A couple of weeks from now I’ll do what I always do when, as Bob Seger put it, autumn’s closing in.

I’ll reach up and pick a good one and take it inside to wash. Then I’ll try to find a sharp knife and slice off a piece.

You never know until you try.

Sign, sign, everywhere a sign

Summer isn’t officially over yet.

But road trip season typically winds down after the start of school. With that comes an easing of a classic American tension dividing countless Inland Northwest families.

You know, whether to pull over and check out roadside historical markers.

OK, members of some families are all on the same page about this. Everyone wants to stop and read the plaques. Or no one does.

Either way, no problem.

But more often, at least in my limited experience, it’s a case of some do and some don’t. The kids do not always get a vote – at least they didn’t once upon a time. But if it’s a mixed marriage, at least in terms of attitudes about roadside markers, it just takes two to create a carful of discord.

In a nutshell, here are the arguments.

“C’mon, it’ll just take a second.”

And, “We’re never gonna get there if we keep stopping every 2 miles.”
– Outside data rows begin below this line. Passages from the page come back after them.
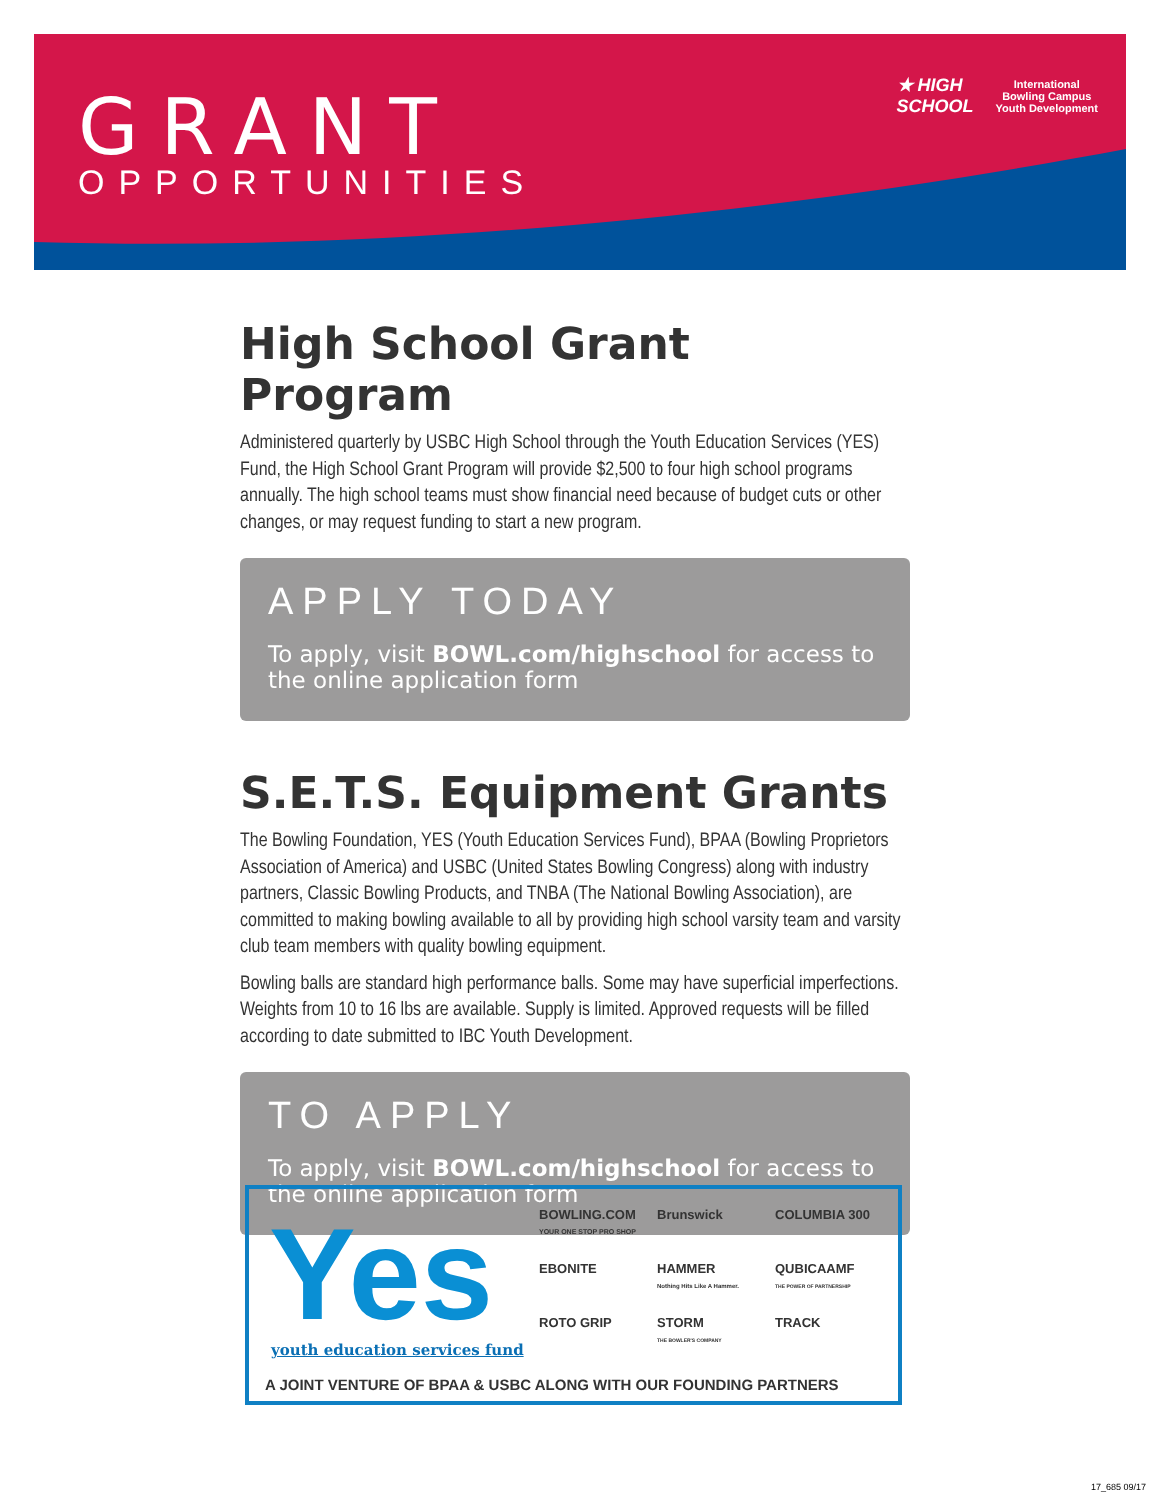GRANT
OPPORTUNITIES
★ HIGH
SCHOOL
International
Bowling Campus
Youth Development
High School Grant Program
Administered quarterly by USBC High School through the Youth Education Services (YES) Fund, the High School Grant Program will provide $2,500 to four high school programs annually. The high school teams must show financial need because of budget cuts or other changes, or may request funding to start a new program.
APPLY TODAY
To apply, visit BOWL.com/highschool for access to the online application form
S.E.T.S. Equipment Grants
The Bowling Foundation, YES (Youth Education Services Fund), BPAA (Bowling Proprietors Association of America) and USBC (United States Bowling Congress) along with industry partners, Classic Bowling Products, and TNBA (The National Bowling Association), are committed to making bowling available to all by providing high school varsity team and varsity club team members with quality bowling equipment.
Bowling balls are standard high performance balls. Some may have superficial imperfections. Weights from 10 to 16 lbs are available. Supply is limited. Approved requests will be filled according to date submitted to IBC Youth Development.
TO APPLY
To apply, visit BOWL.com/highschool for access to the online application form
Yes youth education services fund
BOWLING.COM
YOUR ONE STOP PRO SHOP
Brunswick
COLUMBIA 300
EBONITE
HAMMER
Nothing Hits Like A Hammer.
QUBICAAMF
THE POWER OF PARTNERSHIP
ROTO GRIP
STORM
THE BOWLER'S COMPANY
TRACK
A JOINT VENTURE OF BPAA & USBC ALONG WITH OUR FOUNDING PARTNERS
17_685 09/17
Of course, sometimes you can read the highway plaque on your phone without ever having to pull over.

That’s convenient, I guess. But it’s not quite the same as hearing a member of your family read aloud about some noteworthy event or explorer.

Sure, occasionally this is accompanied by eye-rolling and performance boredom in the back seat. But like so many things having to do with families and summer, attitudes can evolve over the years.

Kids don’t always realize it, at least not in the moment. But sometimes the reason the family is pulling over to read a plaque has little to do with an abiding interest in history but a lot to do with the fact their late grandmother used to do it.